A. The Einsatzgruppen and Kommandos were commanded by members of widely different organizations, by members of the State Police, Criminal Police, and also the Security Police. I myself, moreover, was never on special service.

MAJOR MURRAY: I would like to refer, if the Tribunal please, to the affidavit of Ohlendorf. This is Document 2620-PS, to become Exhibit USA 919. This affidavit has not been used in evidence before. This affidavit of Ohlendorf which is very brief states:

"The Einsatzgruppen and the Einsatzkommandos were commanded by personnel of the Gestapo, the SD, and the Criminal Police. Additional men were detailed from the regular police."
And dropping down a few lines: "Usually the smaller units were led by members - "

THE WITNESS: May I interrupt you? Excuse me, please.

[Page 193]

It does not say here in the document that they were led by members of the regular police. It says only that "additional personnel was provided by the regular police."


Q. Yes, I omitted that. A few lines farther on: "Usually the smaller units were led by members of the SD, the Gestapo, or the Criminal Police." So that actually members of the SD were leading these Einsatzgruppen in the East, were they not?

A. The affidavit states that members of the Security Service as well as the State Police and the Criminal Police were in charge of units of this kind.

Q. Now, as a matter of fact, the Einsatzgruppen officers wore SD uniforms in the performance of their tasks, did they not?

A. Excuse me. I only understood a few words. The Einsatzgruppen wore these uniforms?

Q. The Einsatzgruppen officers wore the uniform of the SD while performing their duties in the East, is that true?

A. All members of the Einsatzgruppen wore field-grey uniforms and wore the SD insignia on the sleeve. That was one of the main reasons for the many misunderstandings which occurred, because members of the Security Police also wore this SD insignia. That was the case with the special SS formation of the SD which was mentioned right at the beginning of today's examination. And because beyond that even those members of the Einsatzgruppen and Einsatzkommandos wore uniforms who were not SS members at all and so who, in peace time, had never worn a uniform in Germany proper.

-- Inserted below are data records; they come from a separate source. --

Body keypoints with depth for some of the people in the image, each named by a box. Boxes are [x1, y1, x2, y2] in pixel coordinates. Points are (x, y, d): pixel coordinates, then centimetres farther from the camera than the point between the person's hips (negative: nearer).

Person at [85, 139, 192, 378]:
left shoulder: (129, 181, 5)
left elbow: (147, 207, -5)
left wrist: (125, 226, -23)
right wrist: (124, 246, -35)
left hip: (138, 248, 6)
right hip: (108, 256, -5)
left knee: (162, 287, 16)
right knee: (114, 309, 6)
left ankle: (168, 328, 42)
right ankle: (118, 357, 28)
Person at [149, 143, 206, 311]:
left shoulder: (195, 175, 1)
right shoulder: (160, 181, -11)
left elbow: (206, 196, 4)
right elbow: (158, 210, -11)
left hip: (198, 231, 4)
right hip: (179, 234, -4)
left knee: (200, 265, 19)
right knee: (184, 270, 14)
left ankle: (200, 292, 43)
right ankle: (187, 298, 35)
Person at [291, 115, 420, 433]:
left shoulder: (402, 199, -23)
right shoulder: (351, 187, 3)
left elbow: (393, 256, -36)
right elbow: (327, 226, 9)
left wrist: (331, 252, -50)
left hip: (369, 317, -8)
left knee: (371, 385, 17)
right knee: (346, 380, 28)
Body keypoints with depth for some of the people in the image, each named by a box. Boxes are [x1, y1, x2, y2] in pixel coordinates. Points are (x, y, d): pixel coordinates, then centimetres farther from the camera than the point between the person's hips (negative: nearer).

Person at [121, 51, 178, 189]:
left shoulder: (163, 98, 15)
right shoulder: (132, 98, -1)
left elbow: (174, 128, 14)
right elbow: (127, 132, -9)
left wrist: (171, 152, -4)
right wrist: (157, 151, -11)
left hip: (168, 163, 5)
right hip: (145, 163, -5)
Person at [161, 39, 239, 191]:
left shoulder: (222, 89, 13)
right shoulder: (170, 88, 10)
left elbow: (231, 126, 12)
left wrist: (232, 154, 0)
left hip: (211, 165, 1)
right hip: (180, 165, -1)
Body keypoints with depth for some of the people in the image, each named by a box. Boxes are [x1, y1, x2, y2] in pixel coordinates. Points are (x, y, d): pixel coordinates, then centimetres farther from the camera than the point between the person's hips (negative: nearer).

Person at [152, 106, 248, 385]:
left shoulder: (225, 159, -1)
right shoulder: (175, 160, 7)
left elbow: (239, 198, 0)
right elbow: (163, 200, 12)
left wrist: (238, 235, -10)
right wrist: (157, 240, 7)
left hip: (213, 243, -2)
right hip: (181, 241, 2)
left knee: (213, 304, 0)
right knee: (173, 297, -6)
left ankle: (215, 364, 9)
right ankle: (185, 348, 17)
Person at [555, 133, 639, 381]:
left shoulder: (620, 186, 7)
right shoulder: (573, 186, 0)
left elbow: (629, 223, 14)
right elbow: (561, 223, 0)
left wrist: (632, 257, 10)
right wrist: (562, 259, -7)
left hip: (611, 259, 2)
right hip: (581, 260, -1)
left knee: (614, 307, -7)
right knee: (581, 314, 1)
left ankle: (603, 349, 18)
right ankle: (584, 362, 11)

They were sent into special service as so- called uniformed personnel and received a service rank corresponding to their civil service grade.

Q. In any event, many members of the Einsatzgruppen were members of the SD and many of those officers wore the uniform of the SD while killing these people in the Eastern territories; is that not true?

A. I do not quite understand the meaning of the question. There were very few people from the SD detailed to these Einsatzgruppen or Einsatzkommandos, at least from the three branches mentioned, and during their entire period of service these men and leaders wore the uniform with the SD on the sleeve.